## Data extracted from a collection
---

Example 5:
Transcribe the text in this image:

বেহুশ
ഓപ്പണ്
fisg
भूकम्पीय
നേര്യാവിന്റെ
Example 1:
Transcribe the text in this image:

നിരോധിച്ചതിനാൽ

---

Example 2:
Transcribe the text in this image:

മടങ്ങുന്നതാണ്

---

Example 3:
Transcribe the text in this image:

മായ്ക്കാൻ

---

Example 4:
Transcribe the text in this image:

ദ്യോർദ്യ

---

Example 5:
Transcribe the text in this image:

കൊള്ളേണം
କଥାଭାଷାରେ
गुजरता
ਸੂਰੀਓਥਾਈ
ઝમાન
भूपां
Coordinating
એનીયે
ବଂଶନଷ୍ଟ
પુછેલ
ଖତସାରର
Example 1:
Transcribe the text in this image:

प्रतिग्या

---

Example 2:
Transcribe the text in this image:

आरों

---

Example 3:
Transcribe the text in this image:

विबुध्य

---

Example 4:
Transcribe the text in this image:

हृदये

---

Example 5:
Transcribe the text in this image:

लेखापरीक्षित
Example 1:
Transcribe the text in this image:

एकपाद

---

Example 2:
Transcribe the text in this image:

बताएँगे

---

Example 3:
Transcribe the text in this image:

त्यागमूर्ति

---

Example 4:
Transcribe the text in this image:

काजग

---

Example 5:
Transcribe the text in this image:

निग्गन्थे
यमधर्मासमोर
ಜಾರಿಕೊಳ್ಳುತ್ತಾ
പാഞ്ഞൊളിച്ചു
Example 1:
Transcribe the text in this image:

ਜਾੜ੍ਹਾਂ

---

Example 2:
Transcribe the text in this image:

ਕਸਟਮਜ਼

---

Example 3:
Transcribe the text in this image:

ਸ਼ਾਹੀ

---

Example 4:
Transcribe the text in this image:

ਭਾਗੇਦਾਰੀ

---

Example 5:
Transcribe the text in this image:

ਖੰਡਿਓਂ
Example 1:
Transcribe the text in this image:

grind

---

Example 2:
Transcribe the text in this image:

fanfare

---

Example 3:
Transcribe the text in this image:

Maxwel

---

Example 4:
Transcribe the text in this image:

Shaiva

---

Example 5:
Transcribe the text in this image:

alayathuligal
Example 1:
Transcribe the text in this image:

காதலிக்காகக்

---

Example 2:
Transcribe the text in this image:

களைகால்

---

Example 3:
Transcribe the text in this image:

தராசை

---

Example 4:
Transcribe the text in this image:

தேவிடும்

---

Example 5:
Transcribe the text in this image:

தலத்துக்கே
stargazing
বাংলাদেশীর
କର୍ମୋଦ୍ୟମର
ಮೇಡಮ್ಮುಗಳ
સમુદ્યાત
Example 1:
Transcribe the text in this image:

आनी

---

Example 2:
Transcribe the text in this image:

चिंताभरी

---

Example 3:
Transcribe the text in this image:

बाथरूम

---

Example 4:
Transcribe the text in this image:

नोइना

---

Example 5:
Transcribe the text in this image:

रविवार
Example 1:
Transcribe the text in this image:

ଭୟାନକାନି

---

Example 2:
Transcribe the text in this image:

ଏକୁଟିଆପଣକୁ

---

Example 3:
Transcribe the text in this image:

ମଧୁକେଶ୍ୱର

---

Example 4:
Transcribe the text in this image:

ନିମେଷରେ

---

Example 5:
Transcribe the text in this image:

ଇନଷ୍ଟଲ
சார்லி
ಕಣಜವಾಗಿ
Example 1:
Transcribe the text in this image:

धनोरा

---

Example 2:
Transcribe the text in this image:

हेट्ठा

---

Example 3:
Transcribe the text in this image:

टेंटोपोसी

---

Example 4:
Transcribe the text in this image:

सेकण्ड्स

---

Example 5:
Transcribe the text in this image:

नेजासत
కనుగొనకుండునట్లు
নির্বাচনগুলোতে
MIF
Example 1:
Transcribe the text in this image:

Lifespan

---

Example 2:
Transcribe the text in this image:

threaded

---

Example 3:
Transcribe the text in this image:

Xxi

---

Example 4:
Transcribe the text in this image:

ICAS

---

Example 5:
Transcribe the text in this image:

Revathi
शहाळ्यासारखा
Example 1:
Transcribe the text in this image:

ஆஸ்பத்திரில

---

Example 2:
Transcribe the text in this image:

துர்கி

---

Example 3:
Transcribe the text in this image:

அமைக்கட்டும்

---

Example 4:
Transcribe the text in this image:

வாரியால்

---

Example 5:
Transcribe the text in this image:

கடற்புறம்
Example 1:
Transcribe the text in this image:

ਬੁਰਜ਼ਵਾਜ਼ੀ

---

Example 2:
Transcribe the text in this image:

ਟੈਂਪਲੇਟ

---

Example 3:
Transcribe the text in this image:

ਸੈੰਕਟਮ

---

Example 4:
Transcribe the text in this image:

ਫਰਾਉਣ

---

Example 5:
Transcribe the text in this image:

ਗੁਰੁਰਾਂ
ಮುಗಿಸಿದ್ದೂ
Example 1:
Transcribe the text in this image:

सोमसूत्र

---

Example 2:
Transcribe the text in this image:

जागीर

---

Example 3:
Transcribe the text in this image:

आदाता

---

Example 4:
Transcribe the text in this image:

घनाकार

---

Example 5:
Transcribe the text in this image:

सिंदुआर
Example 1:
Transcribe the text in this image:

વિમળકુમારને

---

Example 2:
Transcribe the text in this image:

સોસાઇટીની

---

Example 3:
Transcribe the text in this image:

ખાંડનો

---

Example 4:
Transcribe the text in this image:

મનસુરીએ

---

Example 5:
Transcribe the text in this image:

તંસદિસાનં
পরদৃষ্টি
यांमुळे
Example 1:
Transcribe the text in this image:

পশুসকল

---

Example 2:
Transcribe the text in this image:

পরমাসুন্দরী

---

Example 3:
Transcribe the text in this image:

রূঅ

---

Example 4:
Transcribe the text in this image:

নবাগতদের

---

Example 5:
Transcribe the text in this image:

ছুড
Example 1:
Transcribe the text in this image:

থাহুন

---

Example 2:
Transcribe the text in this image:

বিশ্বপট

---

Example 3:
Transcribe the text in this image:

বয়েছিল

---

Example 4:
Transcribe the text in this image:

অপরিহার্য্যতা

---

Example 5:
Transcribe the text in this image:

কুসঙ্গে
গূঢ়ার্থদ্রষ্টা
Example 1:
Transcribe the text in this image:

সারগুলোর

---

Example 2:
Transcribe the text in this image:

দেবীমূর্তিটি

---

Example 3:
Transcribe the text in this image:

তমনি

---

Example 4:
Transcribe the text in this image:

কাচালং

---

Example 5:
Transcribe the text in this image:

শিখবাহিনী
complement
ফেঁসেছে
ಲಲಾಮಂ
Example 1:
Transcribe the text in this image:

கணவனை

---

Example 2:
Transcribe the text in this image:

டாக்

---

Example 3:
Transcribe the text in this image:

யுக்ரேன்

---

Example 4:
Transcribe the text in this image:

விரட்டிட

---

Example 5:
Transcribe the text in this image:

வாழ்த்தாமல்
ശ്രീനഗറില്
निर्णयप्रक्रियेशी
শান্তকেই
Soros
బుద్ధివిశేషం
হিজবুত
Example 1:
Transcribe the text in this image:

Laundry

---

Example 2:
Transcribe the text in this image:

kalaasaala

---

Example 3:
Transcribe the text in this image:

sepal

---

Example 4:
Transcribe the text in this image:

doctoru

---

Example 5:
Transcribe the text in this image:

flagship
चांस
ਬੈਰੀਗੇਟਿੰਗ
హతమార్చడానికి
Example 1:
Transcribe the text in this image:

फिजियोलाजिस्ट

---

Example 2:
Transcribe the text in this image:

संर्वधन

## Work order
Reproduce every record, matching each line exactly.

## Exercise output
---

Example 5:
Transcribe the text in this image:

বেহুশ
ഓപ്പണ്
fisg
भूकम्पीय
നേര്യാവിന്റെ
Example 1:
Transcribe the text in this image:

നിരോധിച്ചതിനാൽ

---

Example 2:
Transcribe the text in this image:

മടങ്ങുന്നതാണ്

---

Example 3:
Transcribe the text in this image:

മായ്ക്കാൻ

---

Example 4:
Transcribe the text in this image:

ദ്യോർദ്യ

---

Example 5:
Transcribe the text in this image:

കൊള്ളേണം
କଥାଭାଷାରେ
गुजरता
ਸੂਰੀਓਥਾਈ
ઝમાન
भूपां
Coordinating
એનીયે
ବଂଶନଷ୍ଟ
પુછેલ
ଖତସାରର
Example 1:
Transcribe the text in this image:

प्रतिग्या

---

Example 2:
Transcribe the text in this image:

आरों

---

Example 3:
Transcribe the text in this image:

विबुध्य

---

Example 4:
Transcribe the text in this image:

हृदये

---

Example 5:
Transcribe the text in this image:

लेखापरीक्षित
Example 1:
Transcribe the text in this image:

एकपाद

---

Example 2:
Transcribe the text in this image:

बताएँगे

---

Example 3:
Transcribe the text in this image:

त्यागमूर्ति

---

Example 4:
Transcribe the text in this image:

काजग

---

Example 5:
Transcribe the text in this image:

निग्गन्थे
यमधर्मासमोर
ಜಾರಿಕೊಳ್ಳುತ್ತಾ
പാഞ്ഞൊളിച്ചു
Example 1:
Transcribe the text in this image:

ਜਾੜ੍ਹਾਂ

---

Example 2:
Transcribe the text in this image:

ਕਸਟਮਜ਼

---

Example 3:
Transcribe the text in this image:

ਸ਼ਾਹੀ

---

Example 4:
Transcribe the text in this image:

ਭਾਗੇਦਾਰੀ

---

Example 5:
Transcribe the text in this image:

ਖੰਡਿਓਂ
Example 1:
Transcribe the text in this image:

grind

---

Example 2:
Transcribe the text in this image:

fanfare

---

Example 3:
Transcribe the text in this image:

Maxwel

---

Example 4:
Transcribe the text in this image:

Shaiva

---

Example 5:
Transcribe the text in this image:

alayathuligal
Example 1:
Transcribe the text in this image:

காதலிக்காகக்

---

Example 2:
Transcribe the text in this image:

களைகால்

---

Example 3:
Transcribe the text in this image:

தராசை

---

Example 4:
Transcribe the text in this image:

தேவிடும்

---

Example 5:
Transcribe the text in this image:

தலத்துக்கே
stargazing
বাংলাদেশীর
କର୍ମୋଦ୍ୟମର
ಮೇಡಮ್ಮುಗಳ
સમુદ્યાત
Example 1:
Transcribe the text in this image:

आनी

---

Example 2:
Transcribe the text in this image:

चिंताभरी

---

Example 3:
Transcribe the text in this image:

बाथरूम

---

Example 4:
Transcribe the text in this image:

नोइना

---

Example 5:
Transcribe the text in this image:

रविवार
Example 1:
Transcribe the text in this image:

ଭୟାନକାନି

---

Example 2:
Transcribe the text in this image:

ଏକୁଟିଆପଣକୁ

---

Example 3:
Transcribe the text in this image:

ମଧୁକେଶ୍ୱର

---

Example 4:
Transcribe the text in this image:

ନିମେଷରେ

---

Example 5:
Transcribe the text in this image:

ଇନଷ୍ଟଲ
சார்லி
ಕಣಜವಾಗಿ
Example 1:
Transcribe the text in this image:

धनोरा

---

Example 2:
Transcribe the text in this image:

हेट्ठा

---

Example 3:
Transcribe the text in this image:

टेंटोपोसी

---

Example 4:
Transcribe the text in this image:

सेकण्ड्स

---

Example 5:
Transcribe the text in this image:

नेजासत
కనుగొనకుండునట్లు
নির্বাচনগুলোতে
MIF
Example 1:
Transcribe the text in this image:

Lifespan

---

Example 2:
Transcribe the text in this image:

threaded

---

Example 3:
Transcribe the text in this image:

Xxi

---

Example 4:
Transcribe the text in this image:

ICAS

---

Example 5:
Transcribe the text in this image:

Revathi
शहाळ्यासारखा
Example 1:
Transcribe the text in this image:

ஆஸ்பத்திரில

---

Example 2:
Transcribe the text in this image:

துர்கி

---

Example 3:
Transcribe the text in this image:

அமைக்கட்டும்

---

Example 4:
Transcribe the text in this image:

வாரியால்

---

Example 5:
Transcribe the text in this image:

கடற்புறம்
Example 1:
Transcribe the text in this image:

ਬੁਰਜ਼ਵਾਜ਼ੀ

---

Example 2:
Transcribe the text in this image:

ਟੈਂਪਲੇਟ

---

Example 3:
Transcribe the text in this image:

ਸੈੰਕਟਮ

---

Example 4:
Transcribe the text in this image:

ਫਰਾਉਣ

---

Example 5:
Transcribe the text in this image:

ਗੁਰੁਰਾਂ
ಮುಗಿಸಿದ್ದೂ
Example 1:
Transcribe the text in this image:

सोमसूत्र

---

Example 2:
Transcribe the text in this image:

जागीर

---

Example 3:
Transcribe the text in this image:

आदाता

---

Example 4:
Transcribe the text in this image:

घनाकार

---

Example 5:
Transcribe the text in this image:

सिंदुआर
Example 1:
Transcribe the text in this image:

વિમળકુમારને

---

Example 2:
Transcribe the text in this image:

સોસાઇટીની

---

Example 3:
Transcribe the text in this image:

ખાંડનો

---

Example 4:
Transcribe the text in this image:

મનસુરીએ

---

Example 5:
Transcribe the text in this image:

તંસદિસાનં
পরদৃষ্টি
यांमुळे
Example 1:
Transcribe the text in this image:

পশুসকল

---

Example 2:
Transcribe the text in this image:

পরমাসুন্দরী

---

Example 3:
Transcribe the text in this image:

রূঅ

---

Example 4:
Transcribe the text in this image:

নবাগতদের

---

Example 5:
Transcribe the text in this image:

ছুড
Example 1:
Transcribe the text in this image:

থাহুন

---

Example 2:
Transcribe the text in this image:

বিশ্বপট

---

Example 3:
Transcribe the text in this image:

বয়েছিল

---

Example 4:
Transcribe the text in this image:

অপরিহার্য্যতা

---

Example 5:
Transcribe the text in this image:

কুসঙ্গে
গূঢ়ার্থদ্রষ্টা
Example 1:
Transcribe the text in this image:

সারগুলোর

---

Example 2:
Transcribe the text in this image:

দেবীমূর্তিটি

---

Example 3:
Transcribe the text in this image:

তমনি

---

Example 4:
Transcribe the text in this image:

কাচালং

---

Example 5:
Transcribe the text in this image:

শিখবাহিনী
complement
ফেঁসেছে
ಲಲಾಮಂ
Example 1:
Transcribe the text in this image:

கணவனை

---

Example 2:
Transcribe the text in this image:

டாக்

---

Example 3:
Transcribe the text in this image:

யுக்ரேன்

---

Example 4:
Transcribe the text in this image:

விரட்டிட

---

Example 5:
Transcribe the text in this image:

வாழ்த்தாமல்
ശ്രീനഗറില്
निर्णयप्रक्रियेशी
শান্তকেই
Soros
బుద్ధివిశేషం
হিজবুত
Example 1:
Transcribe the text in this image:

Laundry

---

Example 2:
Transcribe the text in this image:

kalaasaala

---

Example 3:
Transcribe the text in this image:

sepal

---

Example 4:
Transcribe the text in this image:

doctoru

---

Example 5:
Transcribe the text in this image:

flagship
चांस
ਬੈਰੀਗੇਟਿੰਗ
హతమార్చడానికి
Example 1:
Transcribe the text in this image:

फिजियोलाजिस्ट

---

Example 2:
Transcribe the text in this image:

संर्वधन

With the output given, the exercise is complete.